[[ SUPPLIED ENTRIES open ]]

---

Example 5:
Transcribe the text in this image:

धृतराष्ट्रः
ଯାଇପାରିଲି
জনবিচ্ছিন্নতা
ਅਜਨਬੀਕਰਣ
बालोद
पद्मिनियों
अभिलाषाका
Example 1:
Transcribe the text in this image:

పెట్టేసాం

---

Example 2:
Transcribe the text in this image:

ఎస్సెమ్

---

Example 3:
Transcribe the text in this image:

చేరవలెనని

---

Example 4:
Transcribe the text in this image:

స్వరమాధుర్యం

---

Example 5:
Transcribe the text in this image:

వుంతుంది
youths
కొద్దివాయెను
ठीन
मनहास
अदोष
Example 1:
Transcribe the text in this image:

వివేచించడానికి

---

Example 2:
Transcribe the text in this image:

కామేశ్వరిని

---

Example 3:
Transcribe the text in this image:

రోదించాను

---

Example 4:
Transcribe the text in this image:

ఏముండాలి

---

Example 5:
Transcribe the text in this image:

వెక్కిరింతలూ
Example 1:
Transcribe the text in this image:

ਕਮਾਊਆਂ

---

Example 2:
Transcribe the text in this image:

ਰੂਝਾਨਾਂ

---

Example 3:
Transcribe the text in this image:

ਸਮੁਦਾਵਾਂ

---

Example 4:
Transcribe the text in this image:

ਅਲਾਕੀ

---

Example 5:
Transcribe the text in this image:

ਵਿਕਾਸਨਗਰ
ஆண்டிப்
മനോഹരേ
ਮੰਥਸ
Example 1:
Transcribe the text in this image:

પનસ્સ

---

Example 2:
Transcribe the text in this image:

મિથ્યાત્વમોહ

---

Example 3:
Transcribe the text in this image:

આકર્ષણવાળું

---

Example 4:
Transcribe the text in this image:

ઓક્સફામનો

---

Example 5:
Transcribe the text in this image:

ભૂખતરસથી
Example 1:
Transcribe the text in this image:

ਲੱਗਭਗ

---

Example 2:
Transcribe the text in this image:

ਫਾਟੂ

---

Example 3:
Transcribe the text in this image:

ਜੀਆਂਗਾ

[[ SUPPLIED ENTRIES closed ]]

WORK TO COMPLETE: Transcribe the records above with every character unchanged.

WRITTEN RESPONSE:
---

Example 5:
Transcribe the text in this image:

धृतराष्ट्रः
ଯାଇପାରିଲି
জনবিচ্ছিন্নতা
ਅਜਨਬੀਕਰਣ
बालोद
पद्मिनियों
अभिलाषाका
Example 1:
Transcribe the text in this image:

పెట్టేసాం

---

Example 2:
Transcribe the text in this image:

ఎస్సెమ్

---

Example 3:
Transcribe the text in this image:

చేరవలెనని

---

Example 4:
Transcribe the text in this image:

స్వరమాధుర్యం

---

Example 5:
Transcribe the text in this image:

వుంతుంది
youths
కొద్దివాయెను
ठीन
मनहास
अदोष
Example 1:
Transcribe the text in this image:

వివేచించడానికి

---

Example 2:
Transcribe the text in this image:

కామేశ్వరిని

---

Example 3:
Transcribe the text in this image:

రోదించాను

---

Example 4:
Transcribe the text in this image:

ఏముండాలి

---

Example 5:
Transcribe the text in this image:

వెక్కిరింతలూ
Example 1:
Transcribe the text in this image:

ਕਮਾਊਆਂ

---

Example 2:
Transcribe the text in this image:

ਰੂਝਾਨਾਂ

---

Example 3:
Transcribe the text in this image:

ਸਮੁਦਾਵਾਂ

---

Example 4:
Transcribe the text in this image:

ਅਲਾਕੀ

---

Example 5:
Transcribe the text in this image:

ਵਿਕਾਸਨਗਰ
ஆண்டிப்
മനോഹരേ
ਮੰਥਸ
Example 1:
Transcribe the text in this image:

પનસ્સ

---

Example 2:
Transcribe the text in this image:

મિથ્યાત્વમોહ

---

Example 3:
Transcribe the text in this image:

આકર્ષણવાળું

---

Example 4:
Transcribe the text in this image:

ઓક્સફામનો

---

Example 5:
Transcribe the text in this image:

ભૂખતરસથી
Example 1:
Transcribe the text in this image:

ਲੱਗਭਗ

---

Example 2:
Transcribe the text in this image:

ਫਾਟੂ

---

Example 3:
Transcribe the text in this image:

ਜੀਆਂਗਾ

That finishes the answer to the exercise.